Ocean conditions have the Jamestown S’Klallam Tribe concerned about shellfish survival rates and treaty harvesting rights.

“Tribes aren’t able to harvest oysters like they once did,” said Kurt Grinnell, Jamestown council member. “We just don’t get the natural shellfish recruitment like we used to.”

To address these concerns, the tribe has started its own shellfish hatcheries at Point Whitney in Brinnon and Kona, Hawaii. The tribe also has two large shellfish nurseries called floating upwelling systems (FLUPSYs) at the John Wayne Marina in Sequim. Currently, the program provides locally grown oyster seed for restoration efforts on area beaches, as well as for purchase by shellfish growers. Income from this program goes back into tribal programs.

Grinnell and Jamestown shellfish biologist Ralph Riccio point to several factors when it comes to shellfish survival rates, ranking ocean acidification as the top concern.

“The major take-home is that larval shellfish can’t make it,” Riccio said. “Ocean acidification is making it hard for the tiny organisms to make it through the most important stage of their life.

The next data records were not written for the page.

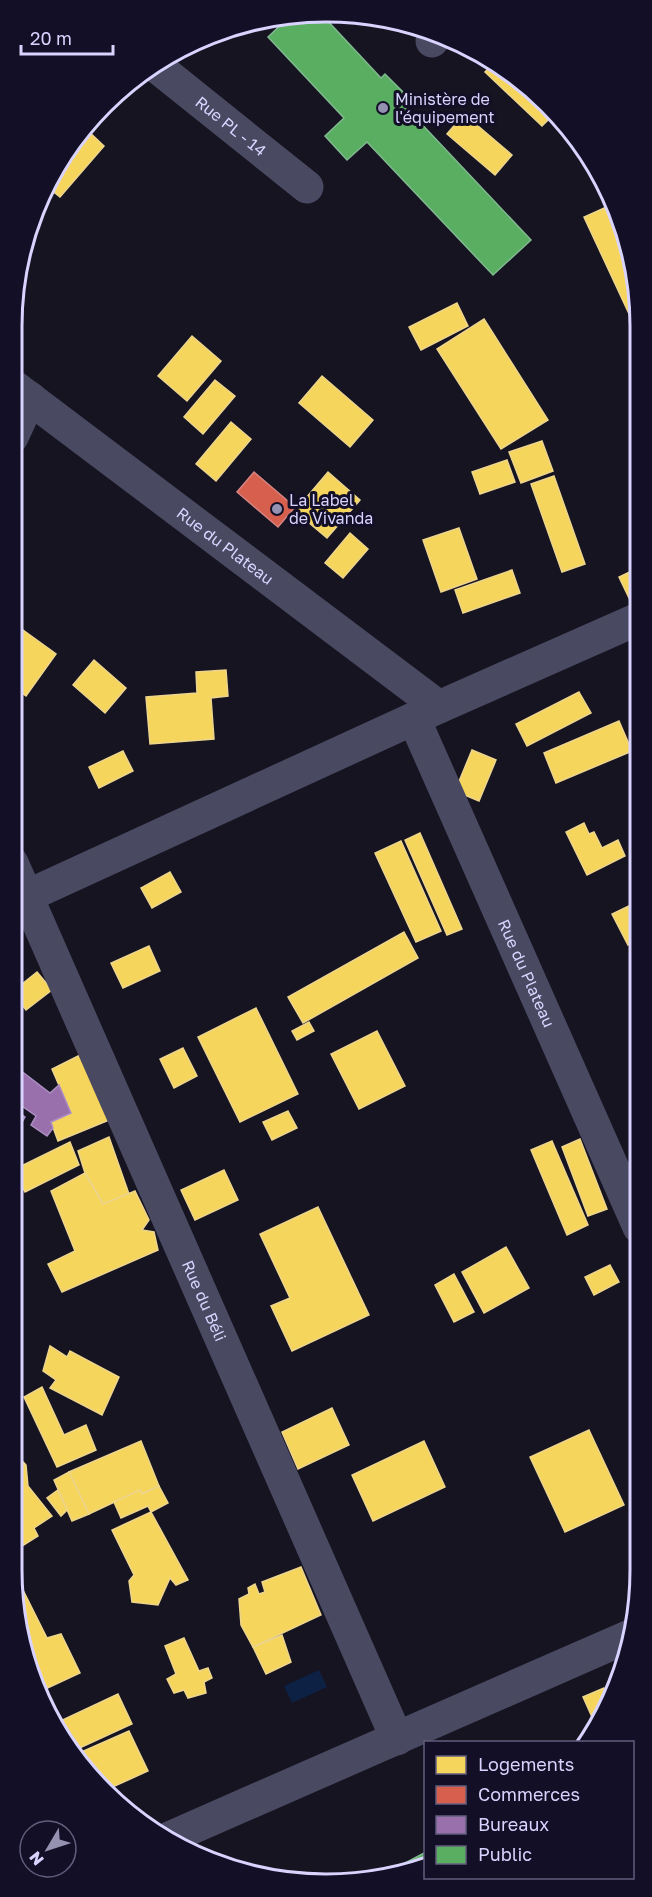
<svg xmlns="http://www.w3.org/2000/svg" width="652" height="1897" viewBox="0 0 652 1897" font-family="'Golos Text',sans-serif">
<rect width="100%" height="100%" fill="#161421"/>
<path fill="#0d2144" d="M319 1670 327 1687 292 1703 284 1686Z"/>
<g fill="#f6d55c" stroke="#edd58d" stroke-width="1.5">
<path d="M494 63 555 113 542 126 485 72Z"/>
<path d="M464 114 512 155 495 175 447 134Z"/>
<path d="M85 128 104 146 60 197 50 189 75 139Z"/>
<path d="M613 204 637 285V331L584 217Z"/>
<path d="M457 303 468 326 421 350 409 327Z"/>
<path d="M484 319 548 420 501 449 437 349Z"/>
<path d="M192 336 221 361 187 401 158 376Z"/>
<path d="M322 376 373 420 350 447 299 403Z"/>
<path d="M215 380 235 396 203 434 184 417Z"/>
<path d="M231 422 251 439 216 481 196 464Z"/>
<path d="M542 441 553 471 521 483 509 452Z"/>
<path d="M507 460 515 482 480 494 472 472Z"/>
<path d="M328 472 360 500 327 538 295 511Z"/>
<path d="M554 476 585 564 562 572 531 484Z"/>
<path d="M459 528 477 579 441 592 423 540Z"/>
<path d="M350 533 368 549 343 578 325 563Z"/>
<path d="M638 568V599L631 602 619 577Z"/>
<path d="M512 570 520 593 463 613 455 590Z"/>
<path d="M12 622 56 654 26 696 12 686Z"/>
<path d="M94 660 126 688 105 713 73 685Z"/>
<path d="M226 670 228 696 211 698 214 739 150 744 146 697 197 693 196 672Z"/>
<path d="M579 692 591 713 527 746 516 724Z"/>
<path d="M619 721 632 751 556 783 544 753Z"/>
<path d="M638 722V742L630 725Z"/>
<path d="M472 750 496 760 479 801 455 791Z"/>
<path d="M123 751 133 771 99 788 89 767Z"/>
<path d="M584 823 589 834 594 832 602 848 618 840 625 856 587 875 566 832Z"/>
<path d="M420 833 462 929 447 935 405 840Z"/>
<path d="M401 841 441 931 416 942 375 853Z"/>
<path d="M170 872 181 892 152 908 141 888Z"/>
<path d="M635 903 639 910V940L628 945 612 914Z"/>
<path d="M404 932 418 958 303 1023 288 997Z"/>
<path d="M149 946 160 971 123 988 111 963Z"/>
<path d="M37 972 52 990 26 1010 12 992Z"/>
<path d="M256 1008 298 1094 240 1122 198 1037Z"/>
<path d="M309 1022 314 1031 297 1040 292 1031Z"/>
<path d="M377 1031 405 1086 359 1109 331 1054Z"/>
<path d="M183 1048 197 1076 174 1088 160 1059Z"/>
<path d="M80 1055 109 1120 58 1141 51 1122 71 1113 52 1069Z"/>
<path d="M288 1111 297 1128 272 1140 263 1122Z"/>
<path d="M109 1137 129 1194 103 1204 85 1173 78 1151Z"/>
<path d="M580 1139 607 1209 588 1216 562 1147Z"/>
<path d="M552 1141 588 1225 567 1235 531 1150Z"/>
<path d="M70 1142 79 1165 25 1192 13 1170Z"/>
<path d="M224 1170 238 1200 195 1220 181 1190Z"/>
<path d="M85 1173 103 1204 135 1191 149 1220 142 1230 154 1232 158 1250 62 1292 48 1264 75 1251 51 1191Z"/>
<path d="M318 1207 369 1315 292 1351 271 1306 290 1298 260 1234Z"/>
<path d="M506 1247 529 1288 484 1313 462 1272Z"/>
<path d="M610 1265 619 1282 594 1295 585 1277Z"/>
<path d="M454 1274 474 1312 454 1322 435 1285Z"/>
<path d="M50 1346 67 1357 70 1351 119 1377 102 1415 50 1388 56 1380 43 1371Z"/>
<path d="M42 1387 64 1435 86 1425 96 1450 57 1467 24 1397Z"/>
<path d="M332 1408 349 1445 298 1469 282 1432Z"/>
<path d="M589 1430 624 1505 565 1532 530 1457Z"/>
<path d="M141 1441 159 1486 142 1494 140 1490 89 1514 69 1472Z"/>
<path d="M424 1441 445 1487 373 1521 352 1475Z"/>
<path d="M15 1453 26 1465 28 1486 52 1516 34 1528 38 1536 22 1546 16 1541 12 1543V1455Z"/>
<path d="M69 1472 89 1514 72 1521 54 1480Z"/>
<path d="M159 1486 168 1503 151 1512 148 1506 121 1518 114 1502 140 1490 142 1494Z"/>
<path d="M58 1490 67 1510 61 1516 47 1498Z"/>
<path d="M151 1512 188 1580 176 1585 170 1578 158 1605 132 1602 129 1581 134 1575 112 1530Z"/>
<path d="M301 1567 321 1615 253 1647 241 1625 239 1599 249 1594 248 1588 255 1584 259 1594 265 1592 262 1582Z"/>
<path d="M20 1584 47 1638 61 1634 80 1673 37 1693 15 1586Z"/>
<path d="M282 1635 291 1662 266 1674 253 1647Z"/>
<path d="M184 1638 199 1671 208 1668 212 1678 204 1682 206 1693 188 1698 184 1690 174 1693 167 1679 176 1674 165 1646Z"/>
<path d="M604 1688 609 1698 596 1726 583 1697Z"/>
<path d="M118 1694 132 1724 73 1751 56 1723Z"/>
<path d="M129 1731 148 1771 106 1790 96 1782 81 1752Z"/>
</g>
<path fill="#d6604d" stroke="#d78382" stroke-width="1.5" d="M254 472 295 507 278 527 237 492Z"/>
<path fill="#9970ab" stroke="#ac8ec4" stroke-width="1.5" d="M20 1070 50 1093 59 1085 71 1113 51 1122 53 1128 47 1136 31 1125 36 1116 16 1102 14 1109 25 1117 12 1139V1071Z"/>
<g fill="#5aae61" stroke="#80b990" stroke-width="1.5">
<path d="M291 15 324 17 381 78 385 74 405 94 399 100 531 240 493 275 367 142 347 160 325 136 344 118 268 37Z"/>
<path d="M426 1852V1866L411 1873 405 1863Z"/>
</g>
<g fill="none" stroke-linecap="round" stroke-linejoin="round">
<g stroke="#4a4962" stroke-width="33">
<path d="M432 41 437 35"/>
<path id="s1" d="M156 66 307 187"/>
<path id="s2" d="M12 385 439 707"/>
<path d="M12 437 30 398"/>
<path id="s3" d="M414 719 639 1227"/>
<path id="s4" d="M12 863 397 1739"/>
<path d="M12 903 439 707 638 619"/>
<path d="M169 1838 632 1635"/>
</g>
</g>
<g fill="#9591b1" stroke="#130f26" stroke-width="2">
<circle cx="383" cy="108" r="6"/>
<circle cx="277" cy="509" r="6"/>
</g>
<g text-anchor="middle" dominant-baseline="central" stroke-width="6" stroke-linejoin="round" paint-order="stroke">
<g font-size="16" fill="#d9d4ff" stroke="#130f26" text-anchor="start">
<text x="395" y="99">Ministère de<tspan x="395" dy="18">l'équipement</tspan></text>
<text x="289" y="500">La Label<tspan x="289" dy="18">de Vivanda</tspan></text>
</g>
<g font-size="16" fill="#d9d4ff" stroke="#130f26">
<text stroke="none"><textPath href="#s1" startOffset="96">Rue PL - 14</textPath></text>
<text stroke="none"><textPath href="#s2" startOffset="267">Rue du Plateau</textPath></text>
<text stroke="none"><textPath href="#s3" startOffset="278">Rue du Plateau</textPath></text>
<text stroke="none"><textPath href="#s4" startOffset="478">Rue du Béli</textPath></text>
</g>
</g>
<path d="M0 0H652V1897H0ZM326 22H326A304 304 0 0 1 630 326V1570A304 304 0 0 1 326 1874H326A304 304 0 0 1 22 1570V326A304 304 0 0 1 326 22Z" fill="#130f26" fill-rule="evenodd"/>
<path fill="none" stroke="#d9d4ff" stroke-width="3" d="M326 22H326A304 304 0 0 1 630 326V1570A304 304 0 0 1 326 1874H326A304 304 0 0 1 22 1570V326A304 304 0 0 1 326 22Z"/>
<rect x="424" y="1741" width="210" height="138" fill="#130f26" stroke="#625e7d" stroke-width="1.5"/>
<rect x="436" y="1756" width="30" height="18" fill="#f6d55c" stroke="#625e7d" stroke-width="1.5"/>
<text x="478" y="1771" font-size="18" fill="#d9d4ff">Logements</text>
<rect x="436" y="1786" width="30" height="18" fill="#d6604d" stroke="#625e7d" stroke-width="1.5"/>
<text x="478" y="1801" font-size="18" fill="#d9d4ff">Commerces</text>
<rect x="436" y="1816" width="30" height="18" fill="#9970ab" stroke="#625e7d" stroke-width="1.5"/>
<text x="478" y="1831" font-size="18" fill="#d9d4ff">Bureaux</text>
<rect x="436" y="1846" width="30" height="18" fill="#5aae61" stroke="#625e7d" stroke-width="1.5"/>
<text x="478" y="1861" font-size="18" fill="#d9d4ff">Public</text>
<g transform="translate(48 1849) rotate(231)"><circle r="28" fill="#130f26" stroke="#625e7d" stroke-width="1.5"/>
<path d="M0-4.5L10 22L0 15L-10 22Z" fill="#9591b1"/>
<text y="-9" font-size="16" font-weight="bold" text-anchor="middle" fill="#d9d4ff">N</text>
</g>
<path d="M21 45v9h92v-9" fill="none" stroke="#d9d4ff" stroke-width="3"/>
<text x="30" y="45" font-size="18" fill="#d9d4ff" stroke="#130f26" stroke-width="4.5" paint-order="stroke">20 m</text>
</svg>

They can eat as much algae as they can, but with current ocean conditions, such as the decreasing pH of the water, they cannot eat enough to get the energy they need to grow their shell and increase body mass.

“Ocean conditions are affecting the shellfish industry as a whole, and thus going to affect the tribal members’ ability to harvest and exercise their treaty rights.”

FLUPSY manager Matt Henderson pours oyster seed into a sorter, where oyster seed is sorted by size through gentle vibration.

The decision to start the Kona hatchery addressed the ocean acidification concerns. The ocean chemistry in Hawaii provides better water quality conditions needed for larval survival than in Washington where the water can be more acidic.

“In Hawaii, you can get a 10-15 percent success survival rate whereas here, it’s maybe a couple percent,” Grinnell said. “Again, our water conditions in Washington state just aren’t what they used to be to support the shellfish life cycle.”

Adult oysters from Oregon State University’s Molluscan Broodstock Program are used in Kona to produce oyster larvae.

The oyster larvae then are shipped to the Point Whitney hatchery and the FLUPSYs for growout. The tribe’s FLUPSYs can hold 12 to 18 million oyster seed.

The hatcheries and FLUPSYs are providing the best conditions possible for shellfish to survive during their early growth stages, Grinnell said.

“It’s not easy work. I hear from elders about not getting enough seafood from the tribe. Our intertidal shellfish are suffering but we are working on it.”